On the finance side, Treasury Secretary Janet Yellen’s recent visit to India and meeting with her counterpart Nirmala Sitharaman.
On the energy front, Minister for Petroleum and Natural Gas, Hardeep Singh Puri recently worked with his counterpart, Secretary of Energy, Jennifer Granholm on the Strategic Clean Energy Partnership, and of course Minister Piyush Goyal and USTR Katherine Tai are in regular conversations on trade,” Aghi told Agencies.
Next year is going to take the relationship to a new level.
“As we usher in 2023, I am confident that the bilateral relationship would cement even further to address the challenges of tomorrow, continuing to be a partnership for global good. India’s G-20 Presidency and the commonalities that India’s priorities as President have with the US will also be a significant factor in this,” Sandhu told Agencies when asked about the India-US relationship in 2023.
Excited about what lies ahead in 2023, Lu said India has the G20 presidency for the first time, and the United States looks forward to working closely with India at all levels of government in support of this important position.
“This year we plan to move forward on intensive collaboration in the defence and clean energy fields. We have committed ourselves to support Prime Minister Modi’s Make in India efforts through more co-production of cutting-edge defence technologies in India,” Lu told Agencies.

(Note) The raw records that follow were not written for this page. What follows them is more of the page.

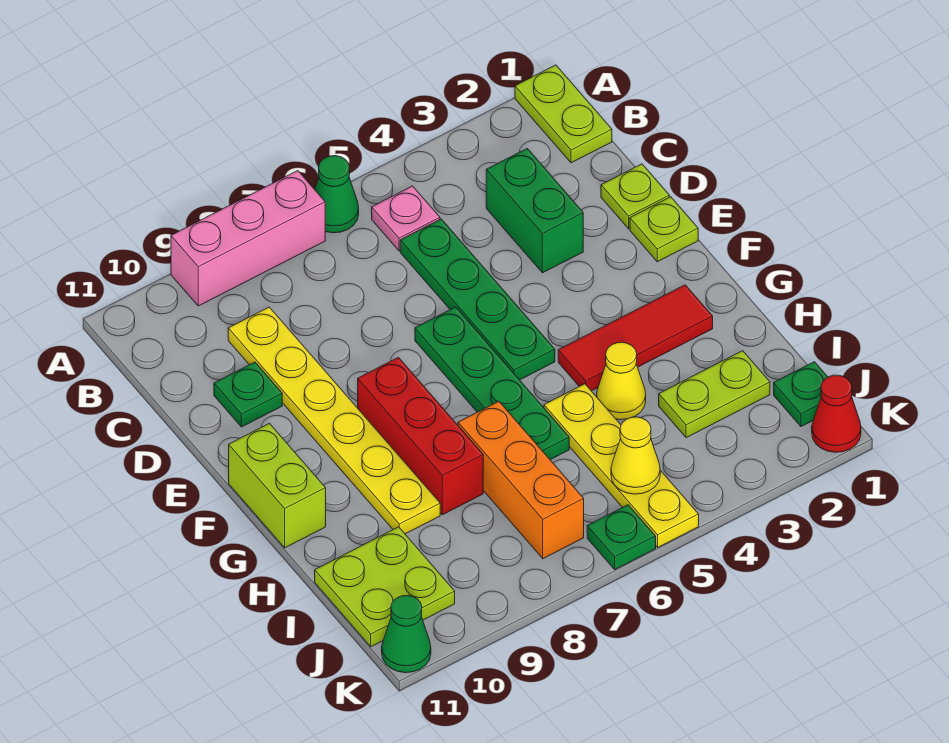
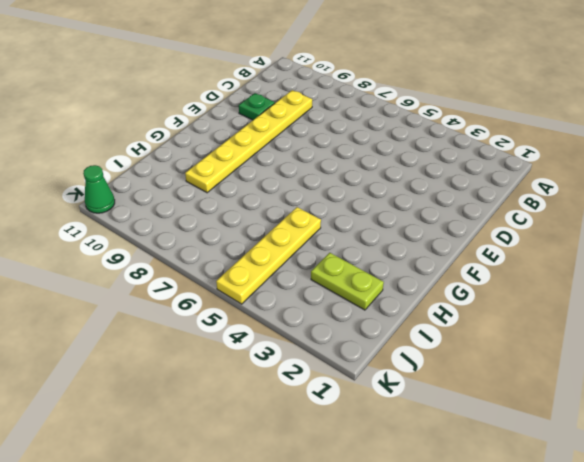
none -> lime 1x2 plate [515,65,612,163]
none -> green 1x1 cone [315,156,359,233]
none -> pink 1x3 brick [171,171,325,306]

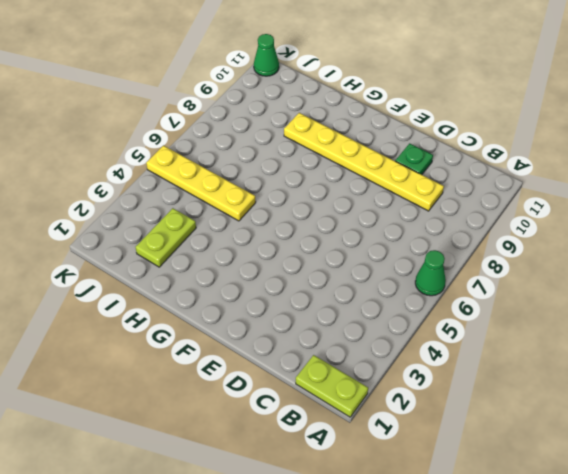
none -> pink 1x3 brick [171,171,325,306]
none -> pink 1x1 plate [372,186,440,251]
none -> green 1x2 brick [486,148,583,273]

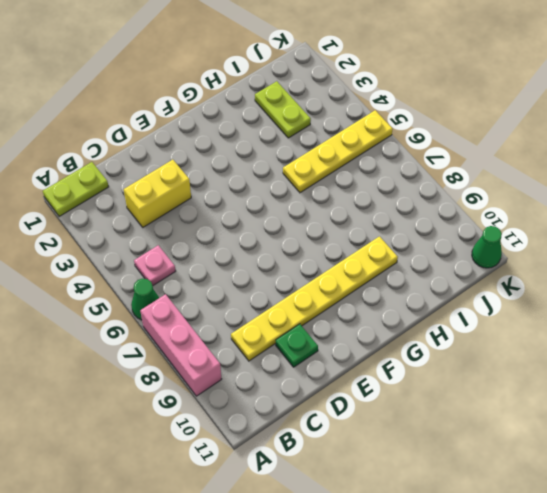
yellow 1x2 brick [124,160,191,227] -> green 1x2 brick [486,148,583,273]
none -> green 1x4 plate [400,219,555,380]
none -> lime 1x1 plate [601,164,669,229]
none -> lime 1x1 plate [630,197,698,262]

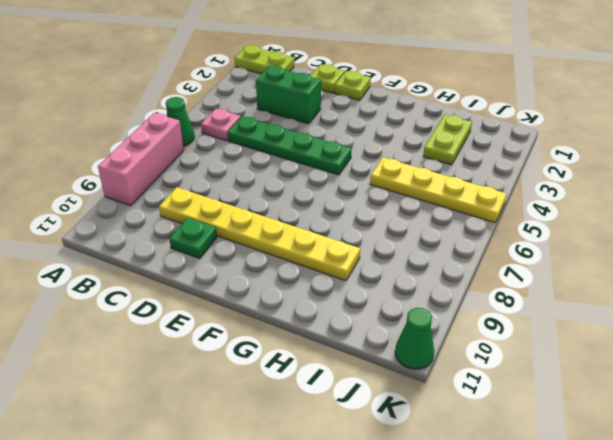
none -> green 1x4 plate [415,307,569,460]
none -> red 1x3 brick [358,357,483,515]
none -> lime 1x2 brick [229,423,326,548]

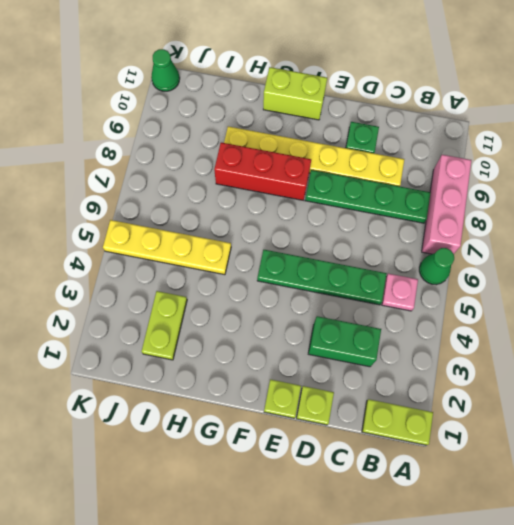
green 1x4 plate [305,170,430,223] -> green 1x4 plate moved to [415,307,569,460]
none -> red 1x3 tile [558,285,713,391]
none -> yellow 1x1 cone [597,342,646,420]
none -> orange 1x3 brick [458,401,584,559]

“We are also working to provide the technology and financing to support the Prime Minister’s vision of 500 gigawatts of installed non-fossil fuel energy by 2030. We are collaborating in solar, wind, civilian nuclear, green hydrogen, and thermal energy projects. Together we can change the planet,” he said.
“I am bullish about prospects for cooperation in the year ahead,” Lu said.
In the year 2023, Aghi said the Russia-Ukraine conflict will continue to dominate global affairs as both Washington and New Delhi along with their G20 partners work to secure and prevent escalating energy prices and the shortage arising from food grains.
There is also room for synergy not just in tech but space collaboration, as India and the US both have scientific prowess and with increased privatization and a growing list of unicorns in India, space tech startups will be a new engine of economic growth and scientific synergy, he said.
“Most importantly, in 2023, India will be the President for the G20 summit. India’s G20 Presidency propels its role as an emerging leader in the global scenario. The leadership also gives a stronger voice to the challenges faced by the developing world as New Delhi leads the way with its increasingly growing economy,” he said. “India has already outlined priorities for G20 2023 pertaining to climate action, critical and emerging technologies, resilient supply chains, and vaccines. New Delhi can strive towards building an inclusive ecosystem with holistic mechanisms to address key global issues for the private sector,” Aghi said.